Shoppers are currently being forced to pay upwards of 400 per cent the normal price for tomatoes, capsicums and beans, after 260km/h winds battered the north Queensland coast in March.

Experts feared 95 per cent of the country’s winter fruit and vegetable supply – grown predominantly in Queensland towns like Bowen – would be lost.

But while the Queensland Farmers’ Federation estimates were more upbeat at 20 per cent, over $100 million worth of crops were wiped out.

“All vegetables in the ground in the Bowen and Whitsunday region have been lost. Over $100 million worth of produce has been written off,” it stated.

And the delayed impact has hit consumers’ pockets hard with the prices of some tomatoes rising to an extraordinary $10 per kilogram.

According to Vic Farmers Markets Association Wayne Shields, the effects of Tropical Cyclone Debbie will be felt in supermarkets around the country for some time.

“[Prices] are probably at the peak at the moment and I suspect in a couple of weeks of two there will be a bit better supply, but how long before prices drop back I don’t know,” Mr Shields told Today.

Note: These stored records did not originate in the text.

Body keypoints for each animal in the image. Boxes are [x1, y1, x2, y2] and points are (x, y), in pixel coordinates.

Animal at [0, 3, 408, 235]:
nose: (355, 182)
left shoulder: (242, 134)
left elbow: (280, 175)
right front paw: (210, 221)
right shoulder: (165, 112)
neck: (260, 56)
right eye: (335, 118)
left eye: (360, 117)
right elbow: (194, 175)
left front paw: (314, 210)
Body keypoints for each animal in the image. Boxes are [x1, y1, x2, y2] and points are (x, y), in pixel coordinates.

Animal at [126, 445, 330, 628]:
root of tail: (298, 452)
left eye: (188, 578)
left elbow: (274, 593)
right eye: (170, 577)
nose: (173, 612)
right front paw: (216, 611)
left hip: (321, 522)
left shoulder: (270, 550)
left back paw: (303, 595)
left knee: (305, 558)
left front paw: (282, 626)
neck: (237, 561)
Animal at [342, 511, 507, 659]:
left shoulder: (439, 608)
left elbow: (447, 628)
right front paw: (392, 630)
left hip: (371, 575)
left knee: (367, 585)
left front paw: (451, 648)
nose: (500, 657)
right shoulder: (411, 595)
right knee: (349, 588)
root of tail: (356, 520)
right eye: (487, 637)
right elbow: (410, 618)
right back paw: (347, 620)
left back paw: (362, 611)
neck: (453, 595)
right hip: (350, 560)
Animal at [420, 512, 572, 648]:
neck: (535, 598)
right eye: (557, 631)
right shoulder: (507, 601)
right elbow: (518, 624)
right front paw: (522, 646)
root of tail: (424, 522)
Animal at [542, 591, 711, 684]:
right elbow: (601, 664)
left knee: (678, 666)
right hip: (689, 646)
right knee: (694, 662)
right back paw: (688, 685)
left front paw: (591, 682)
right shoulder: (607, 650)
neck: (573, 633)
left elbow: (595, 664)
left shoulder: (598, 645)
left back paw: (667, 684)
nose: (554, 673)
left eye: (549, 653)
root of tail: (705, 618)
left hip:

How to avoid absurd vegetable prices

According to University of Adelaide global food studies director Wendy Umberger, consumers looking to save on their weekly grocery shop can avoid the higher prices by making some small adjustments to their shopping list.

Professor Umberger said there were options to get the next best thing for a fraction of the price.

“Changing the variety of food you purchase is the best option,” she said.

“Buying a different kind of tomato instead of the one that’s three times the price is a small sacrifice in quality for savings.

“There’s many options – buying seasonal vegetables instead, looking at imported foods or avoiding that vegetable all together.

“When the price goes up – like it did with bananas after Cyclone Yasi – a lot of people just stop eating it until the prices go down.”

Cyclone Yasi in 2011 ruined 75 per cent of Australia’s bananas. Consumers were forced to pay up to $15 per kg at the time.

Professor Umberger said a longer-term solution to combat rising produce prices was to grow your own – a quality and cost-effective approach.

“Another option is starting your own backyard garden or community garden – which are very popular at the moment,” she said.

“And while most people do this of food quality purposes and knowing where their food comes from, it would be handy when prices are as high as this.”